## Requests
**1.** Answer these questions about the article on Python iterators and iterables.
(a) What date appears below the article's title?
(b) What do iterators and iterables form the basis of, according to the article?
(c) What name does Python give to methods whose names begin and end with a double underscore?
**2.** In the article on Python iterators and iterables, rewrite the passage starting at "Python Assets" and ending at "asynchronous tasks (async).", replacing "article" with "post".
**3.** Write the next part of the article on Python iterators and iterables, picking up after its final sentence.

## Text extract
────────────────────

Iterators, Iterables and the `next()` Function

Python Assets

2023-03-29

If you have heard about iterators or iterable objects, which is quite common in Python, or read some code that makes use of the next() or iter() functions, and if you are interested in knowing what all that is about, this is the article for you. Iterators and iterable objects (or just iterables) are used all the time, though often indirectly, and form the basis of the for loop and more complex functionality like generators (yield) and asynchronous tasks (async).

Both iterators and iterables are Python objects. Thus, as a first formal definition of these concepts, let's say that an iterator is an object that implements the __next__() method, while an iterable is an object that implements the __iter__() method (in Python, methods whose names begin and end with a double underscore are known as magic methods). Consequently, if a is an iterator and b is an iterable object, both a.__iter__() and b.__next__( ) calls are necessarily valid. Regarding its functionality, the task of an iterator is to fetch items from a container, which is any data type that allows storing more than one value, such as lists, tuples and dictionaries. A container is iterable if there is an iterator capable of fetching its items.

────────────────────

## Data lines
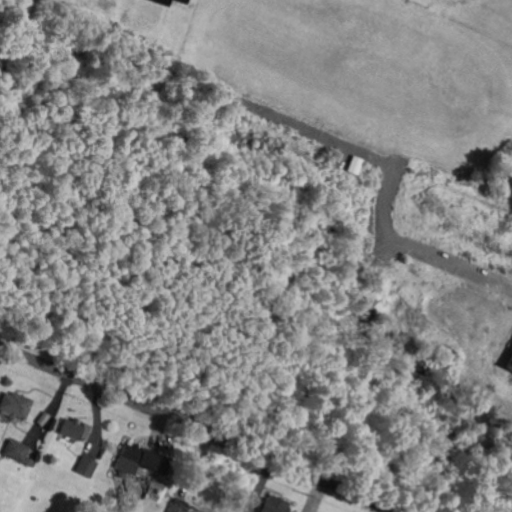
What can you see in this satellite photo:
building: (167, 2)
road: (353, 149)
building: (353, 164)
road: (453, 264)
building: (508, 361)
building: (508, 362)
building: (14, 404)
building: (17, 405)
building: (74, 428)
road: (199, 428)
building: (74, 431)
building: (15, 449)
building: (18, 451)
building: (139, 459)
building: (139, 461)
building: (85, 466)
building: (86, 468)
building: (273, 504)
building: (177, 505)
building: (274, 505)
building: (178, 506)
building: (100, 511)
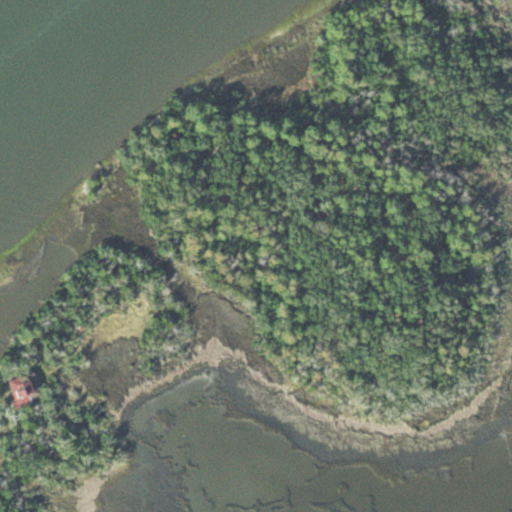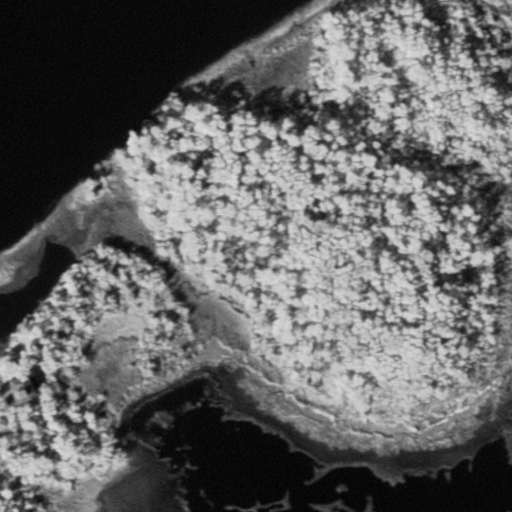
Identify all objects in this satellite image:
road: (3, 374)
building: (25, 389)
building: (21, 390)
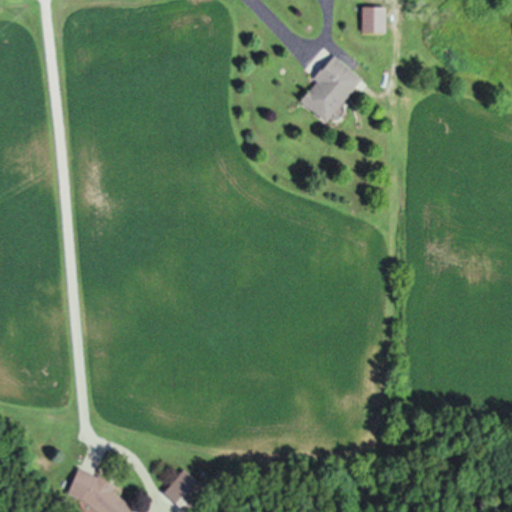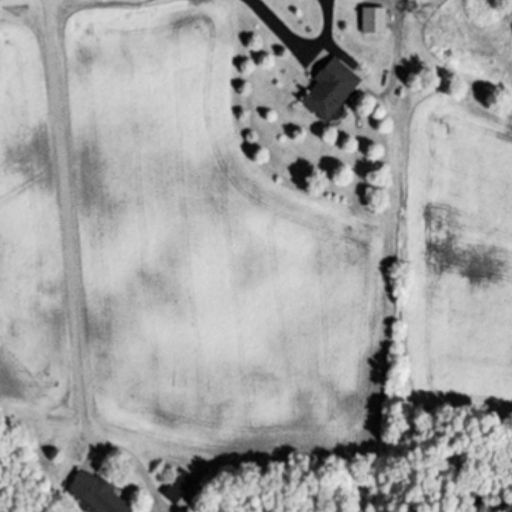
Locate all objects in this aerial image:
building: (376, 19)
road: (305, 47)
building: (334, 88)
road: (79, 271)
building: (188, 490)
building: (98, 493)
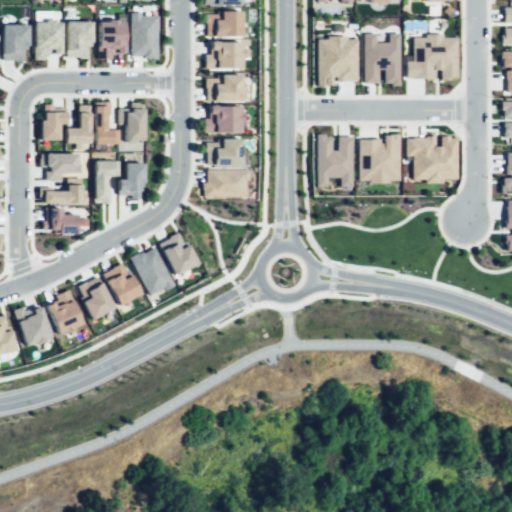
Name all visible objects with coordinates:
building: (331, 0)
building: (371, 0)
building: (219, 2)
building: (220, 23)
building: (506, 25)
building: (140, 35)
building: (43, 38)
building: (75, 38)
building: (107, 38)
road: (165, 38)
building: (11, 41)
road: (302, 46)
road: (461, 46)
building: (222, 55)
building: (430, 57)
building: (378, 58)
building: (333, 59)
building: (506, 68)
road: (158, 82)
building: (221, 87)
road: (377, 96)
road: (4, 99)
road: (285, 99)
road: (1, 107)
road: (17, 109)
road: (299, 109)
road: (379, 109)
road: (455, 109)
road: (474, 111)
road: (264, 112)
road: (29, 115)
building: (220, 118)
building: (505, 118)
building: (49, 121)
building: (129, 121)
road: (379, 122)
building: (100, 125)
building: (76, 129)
building: (220, 152)
building: (429, 157)
building: (331, 159)
building: (376, 159)
building: (55, 163)
building: (506, 174)
building: (100, 178)
building: (128, 179)
building: (222, 183)
building: (59, 193)
road: (170, 196)
road: (488, 202)
road: (178, 204)
road: (142, 205)
road: (304, 211)
building: (56, 220)
road: (228, 221)
road: (300, 221)
road: (259, 223)
road: (279, 223)
road: (284, 223)
road: (289, 223)
road: (267, 224)
building: (507, 224)
road: (212, 227)
road: (373, 228)
road: (266, 252)
building: (174, 253)
road: (436, 260)
road: (21, 263)
road: (239, 264)
road: (333, 266)
road: (3, 268)
building: (148, 270)
road: (481, 270)
road: (224, 272)
road: (334, 272)
road: (372, 276)
road: (331, 279)
road: (230, 281)
road: (435, 282)
building: (118, 283)
road: (333, 283)
road: (373, 284)
road: (238, 290)
road: (329, 292)
road: (377, 292)
road: (241, 294)
building: (91, 297)
road: (241, 299)
road: (451, 301)
road: (198, 305)
road: (289, 306)
road: (248, 307)
building: (61, 312)
road: (205, 322)
road: (287, 322)
building: (29, 324)
building: (3, 335)
road: (248, 357)
road: (112, 364)
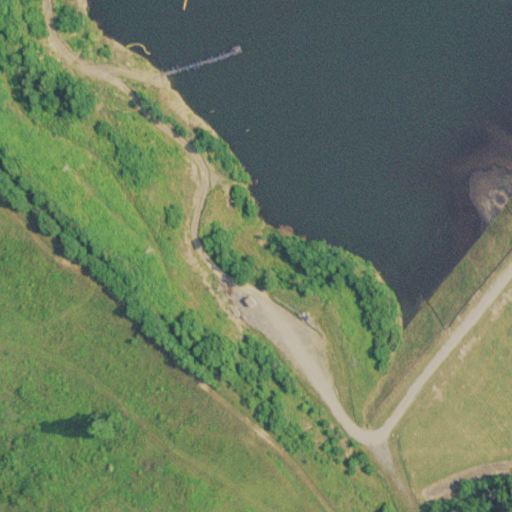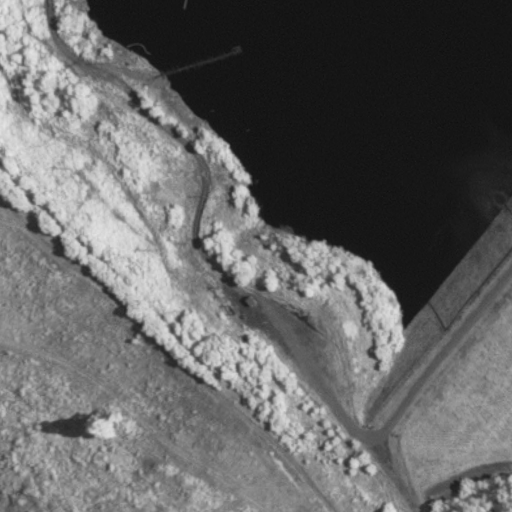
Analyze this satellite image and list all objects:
road: (209, 257)
road: (440, 377)
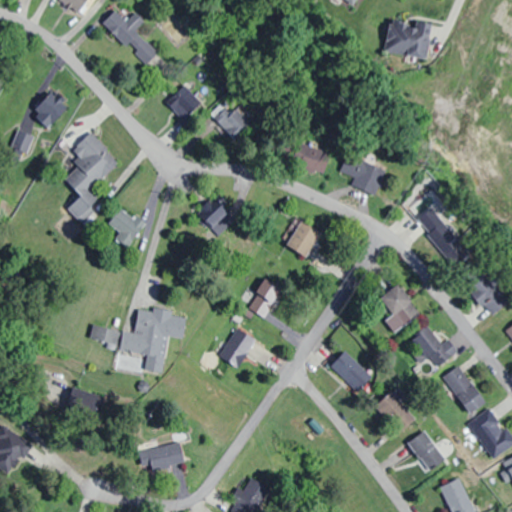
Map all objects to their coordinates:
building: (74, 5)
building: (132, 37)
building: (408, 40)
building: (185, 102)
building: (46, 114)
building: (234, 124)
building: (313, 159)
building: (89, 173)
building: (368, 178)
road: (269, 179)
building: (214, 211)
building: (125, 227)
building: (439, 229)
building: (304, 237)
building: (488, 293)
building: (264, 296)
building: (399, 306)
building: (510, 330)
building: (104, 334)
building: (153, 334)
building: (432, 344)
building: (238, 346)
road: (306, 348)
building: (351, 370)
building: (464, 389)
building: (395, 410)
building: (491, 432)
road: (349, 439)
building: (11, 446)
building: (426, 451)
building: (164, 455)
building: (508, 469)
building: (250, 496)
building: (456, 496)
road: (167, 504)
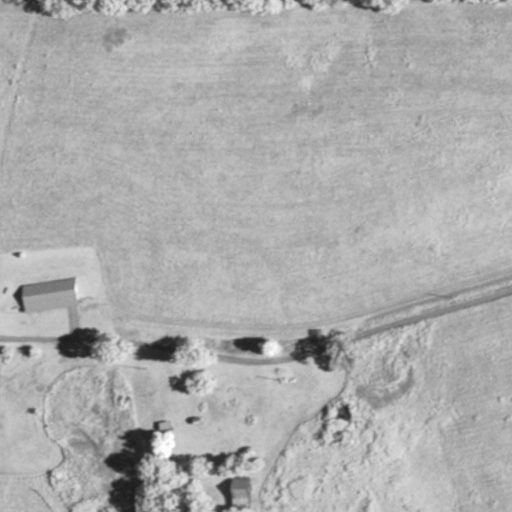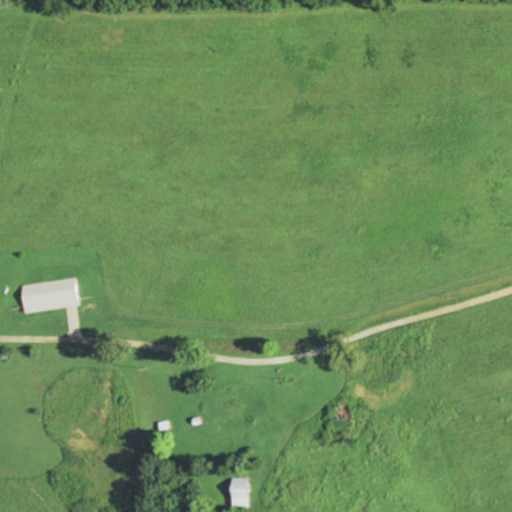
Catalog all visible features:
building: (54, 296)
road: (260, 356)
building: (246, 495)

────────────────────

## Final results
**1.**
(a) 2023-03-29
(b) The for loop and more complex functionality like generators (yield) and asynchronous tasks (async).
(c) Magic methods.

**2.**
Python Assets

2023-03-29

If you have heard about iterators or iterable objects, which is quite common in Python, or read some code that makes use of the next() or iter() functions, and if you are interested in knowing what all that is about, this is the post for you. Iterators and iterable objects (or just iterables) are used all the time, though often indirectly, and form the basis of the for loop and more complex functionality like generators (yield) and asynchronous tasks (async).

**3.**
To better understand these formal and functional definitions, it would be good to identify the problem that iterators and iterables come to solve. So let's assume that we are Guido van Rossum, the creator of Python, in the late 1980s and that we are about to invent one of the most popular languages in the world. It's time to implement the functionality of the for loop. As we know, the for keyword is used to loop over the items of a container one by one. For example:

# Print each item on a new line.
my_list = ["A", "B", "C", "D"]
for item in my_list:
    print(item)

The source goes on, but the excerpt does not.